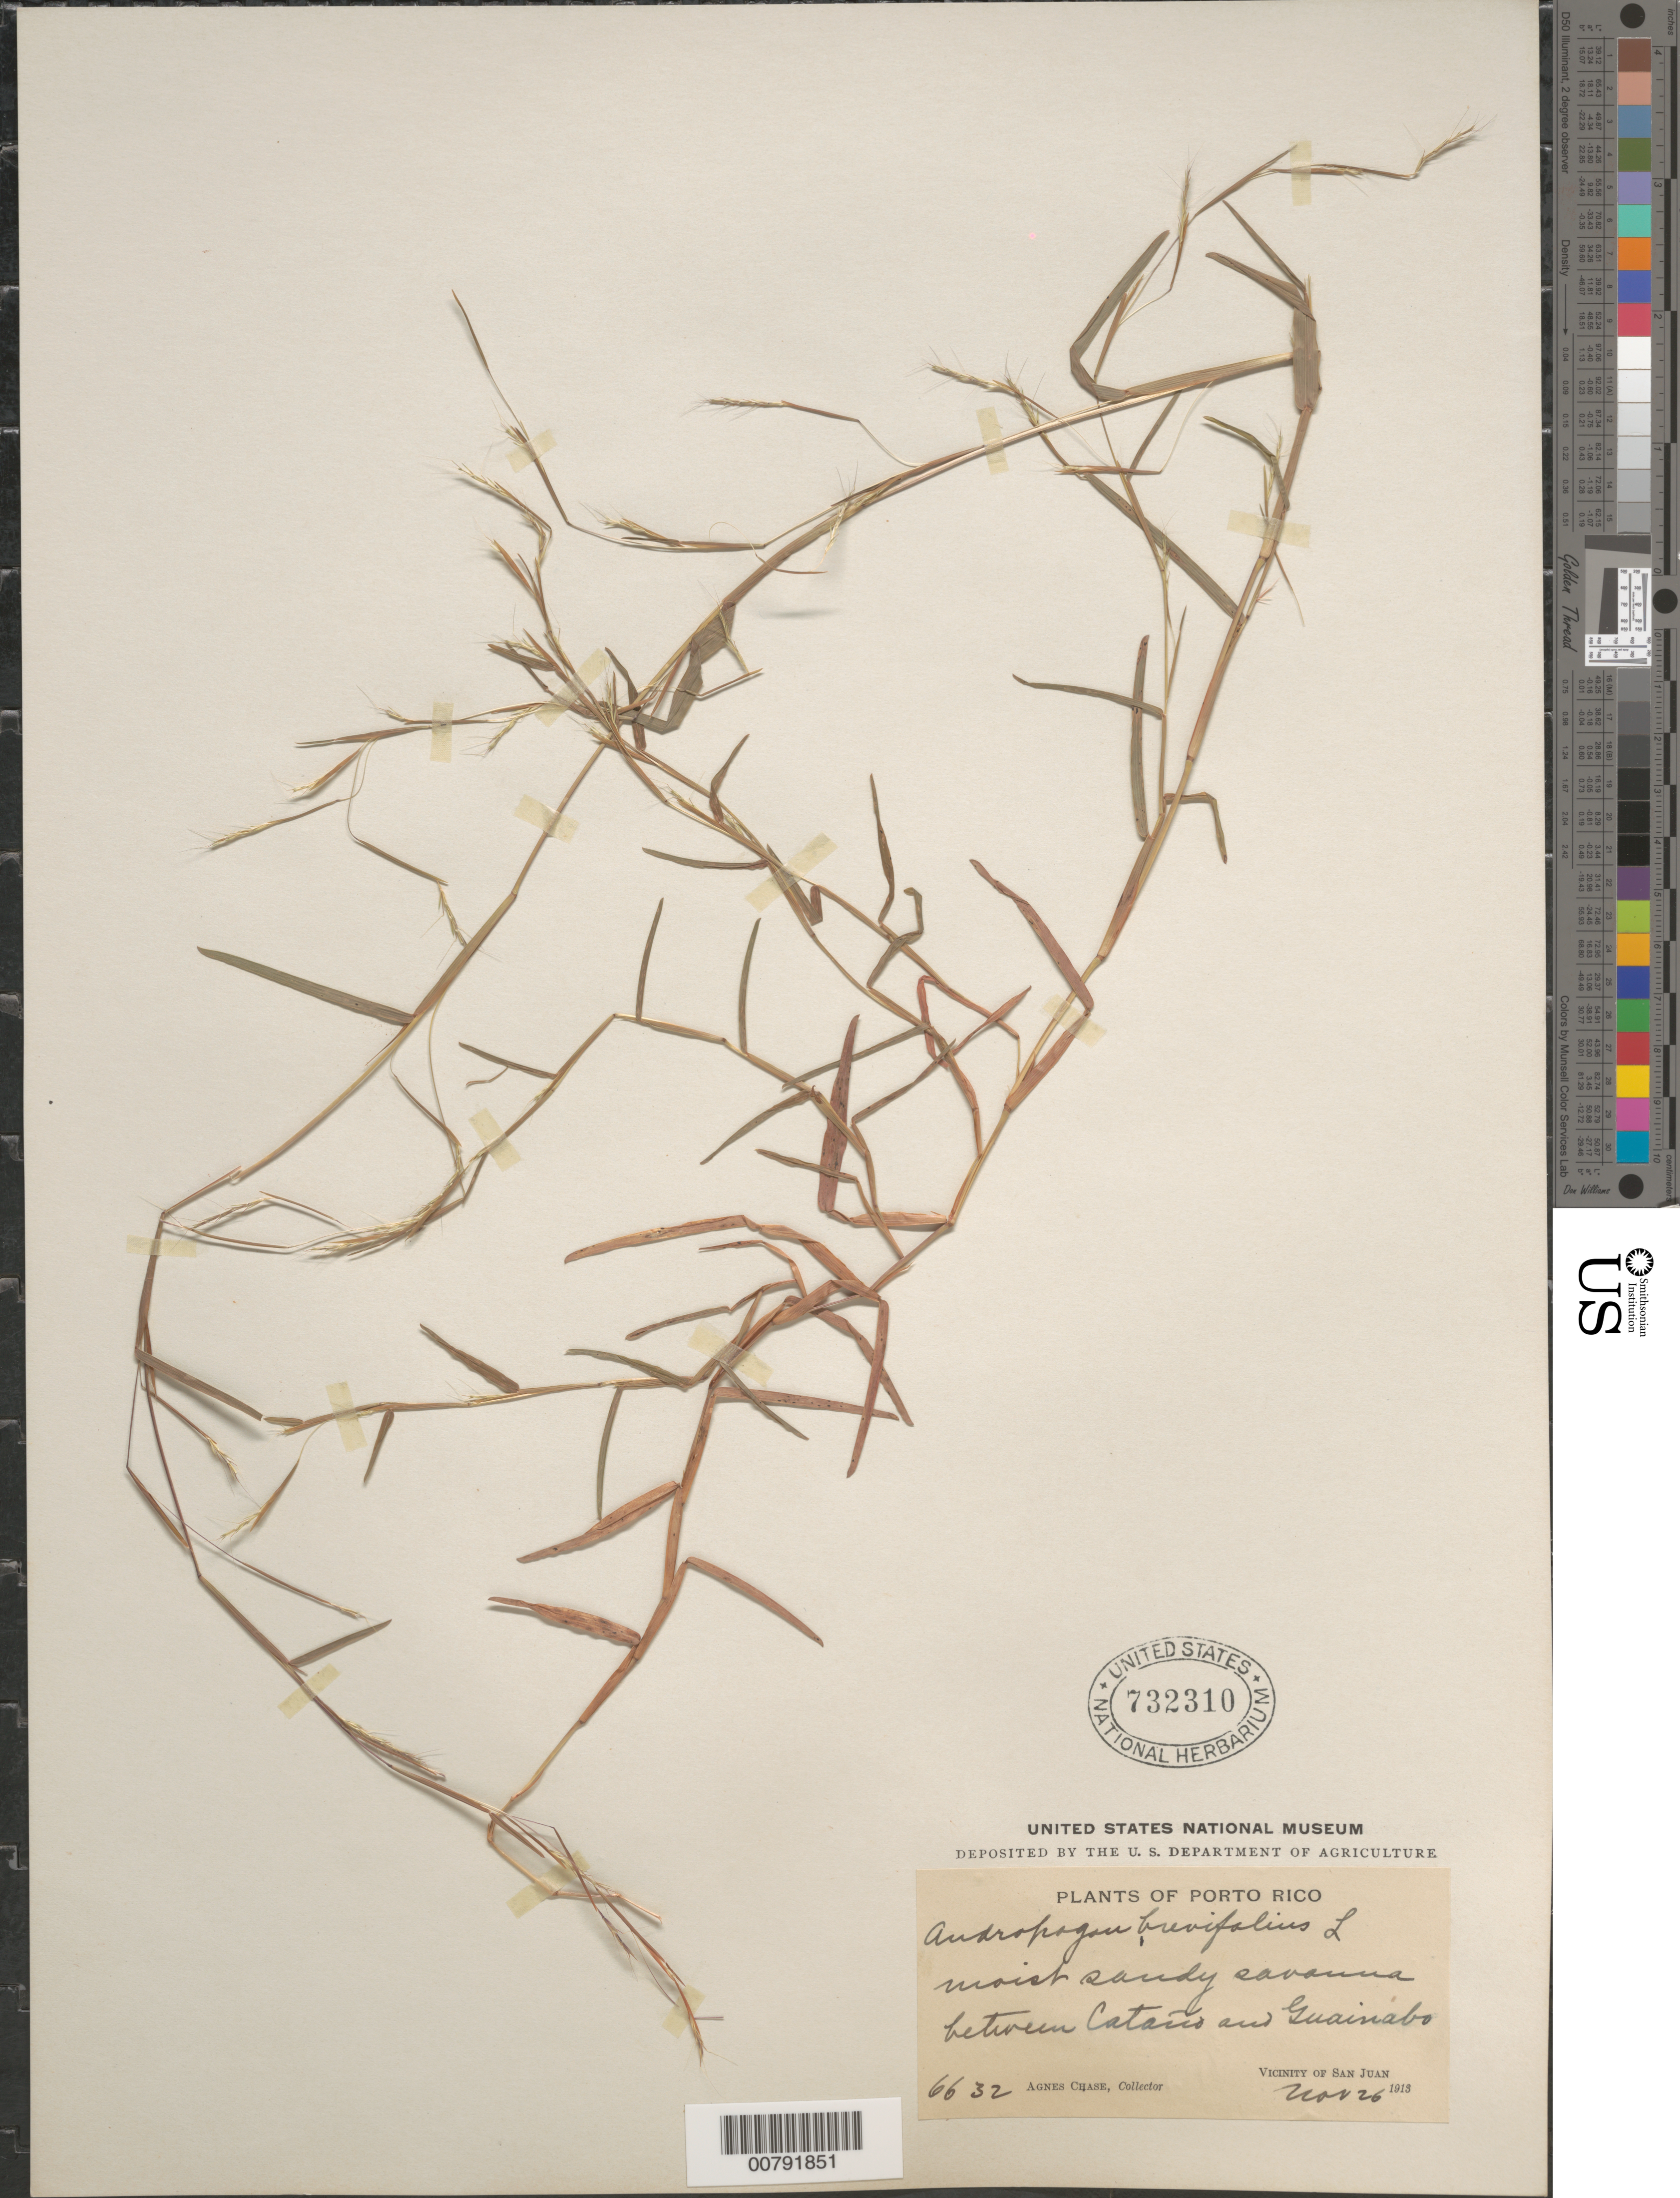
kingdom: Plantae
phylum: Tracheophyta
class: Liliopsida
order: Poales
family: Poaceae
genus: Schizachyrium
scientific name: Schizachyrium brevifolium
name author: (Sw.) Nees ex Büse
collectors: A. Chase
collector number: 6632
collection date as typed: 26 Nov 1913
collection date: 1913-11-26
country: Puerto Rico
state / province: San Juan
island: Puerto Rico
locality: San Juan vicinity, between Cataño and Guainabo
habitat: Moist sandy savanna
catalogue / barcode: US 732310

+-------+

(Written instruction):
Rewrite the material above with "collection date" switched to "date collected" wherever it occurs, keeping everything else the same. Leave out the pictures.

(The response):
kingdom: Plantae
phylum: Tracheophyta
class: Liliopsida
order: Poales
family: Poaceae
genus: Schizachyrium
scientific name: Schizachyrium brevifolium
name author: (Sw.) Nees ex Büse
collectors: A. Chase
collector number: 6632
date collected as typed: 26 Nov 1913
date collected: 1913-11-26
country: Puerto Rico
state / province: San Juan
island: Puerto Rico
locality: San Juan vicinity, between Cataño and Guainabo
habitat: Moist sandy savanna
catalogue / barcode: US 732310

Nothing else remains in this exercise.